Things were not perfect… despite the amazing daily tasks, there was some real negativity at my job and I did not have the tools to handle it in ways I might have been able to today. I had very little relationship with my mom, who was deeply struggling with alcoholism and in and out of rehab. (Both of those things are topics for another day). But despite that, I was deeply embedded into the world around me and feeling, experiencing, and learning a huge number of amazing things. 

Before his death, I had begun feeling an incredible satisfaction and closeness one may experience with a parent when, as a young adult, you find that you share some of the same hobbies and interests with them. And sometimes you even get to give back — to share, teach, or guide them in return. A few months before his death, I had the epitome of this experience captured in one perfect day. 

In pursuit of my master’s degree, I had gained many field skills—I was a certified boat operator for the National Park Service, skilled at navigating the tricky shallows of Biscayne Bay, and doing all sorts of interesting work both above and below the water. One day, he was able to join me as a park volunteer.

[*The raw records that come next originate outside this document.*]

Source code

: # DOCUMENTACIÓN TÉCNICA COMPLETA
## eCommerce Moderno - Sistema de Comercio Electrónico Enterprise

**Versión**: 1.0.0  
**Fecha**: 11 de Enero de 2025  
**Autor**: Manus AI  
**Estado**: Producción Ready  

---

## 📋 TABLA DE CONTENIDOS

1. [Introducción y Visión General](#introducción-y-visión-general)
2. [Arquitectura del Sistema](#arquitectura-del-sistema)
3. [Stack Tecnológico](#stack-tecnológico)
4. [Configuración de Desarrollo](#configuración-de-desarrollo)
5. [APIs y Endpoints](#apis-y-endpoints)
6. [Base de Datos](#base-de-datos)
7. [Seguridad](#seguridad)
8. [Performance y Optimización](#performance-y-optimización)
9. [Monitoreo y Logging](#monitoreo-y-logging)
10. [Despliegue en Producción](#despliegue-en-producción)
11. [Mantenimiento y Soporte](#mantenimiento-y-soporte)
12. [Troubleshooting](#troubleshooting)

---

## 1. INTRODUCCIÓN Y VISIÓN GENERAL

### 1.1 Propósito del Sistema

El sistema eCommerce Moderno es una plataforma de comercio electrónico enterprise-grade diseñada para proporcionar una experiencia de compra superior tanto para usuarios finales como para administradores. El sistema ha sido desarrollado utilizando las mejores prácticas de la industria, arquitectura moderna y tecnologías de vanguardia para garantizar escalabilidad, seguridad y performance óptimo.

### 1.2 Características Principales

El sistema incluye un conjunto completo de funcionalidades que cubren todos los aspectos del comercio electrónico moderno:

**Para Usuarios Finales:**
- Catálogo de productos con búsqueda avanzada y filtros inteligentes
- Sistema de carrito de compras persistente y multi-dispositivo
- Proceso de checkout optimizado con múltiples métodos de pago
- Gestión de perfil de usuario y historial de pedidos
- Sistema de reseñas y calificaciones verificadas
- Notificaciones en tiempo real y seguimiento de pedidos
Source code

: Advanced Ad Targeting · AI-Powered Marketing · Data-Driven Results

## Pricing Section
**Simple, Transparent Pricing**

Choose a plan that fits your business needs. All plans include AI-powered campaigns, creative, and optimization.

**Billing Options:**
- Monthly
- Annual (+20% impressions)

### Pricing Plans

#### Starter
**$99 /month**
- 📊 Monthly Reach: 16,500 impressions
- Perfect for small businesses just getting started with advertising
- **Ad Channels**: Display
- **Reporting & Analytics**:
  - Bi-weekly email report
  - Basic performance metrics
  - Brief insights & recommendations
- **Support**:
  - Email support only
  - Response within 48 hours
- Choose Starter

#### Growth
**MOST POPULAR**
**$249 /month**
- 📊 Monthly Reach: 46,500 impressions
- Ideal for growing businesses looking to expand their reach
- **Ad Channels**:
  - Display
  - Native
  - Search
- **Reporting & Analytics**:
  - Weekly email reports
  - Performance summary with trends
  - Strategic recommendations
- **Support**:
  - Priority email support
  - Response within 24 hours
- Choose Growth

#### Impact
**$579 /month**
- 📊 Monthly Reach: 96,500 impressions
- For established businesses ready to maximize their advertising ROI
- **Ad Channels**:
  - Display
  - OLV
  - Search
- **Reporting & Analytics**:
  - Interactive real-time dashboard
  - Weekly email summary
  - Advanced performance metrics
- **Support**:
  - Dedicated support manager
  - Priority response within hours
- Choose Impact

We set out, and I captained the boat across Biscayne Bay to conduct snorkel surveys and other park work along the mangrove keys. The weather was comfortable, the water was glassy, and I had the distinct sensation that time had stopped. For a moment, it felt like we were not just parent and child with histories and imperfections and dynamics, but just two people sitting in awe of our good fortune to be there, respect for each other, and acknowledgement of the rareness and meaning of the moment. I remember feeling and thinking, today is perfect

Ten years later, I still return to this day. It provides calm and strength, and reminds me that despite the pain of his loss, I carry with me a collection of beautiful moments and memories. And those types of fires are always worth tending.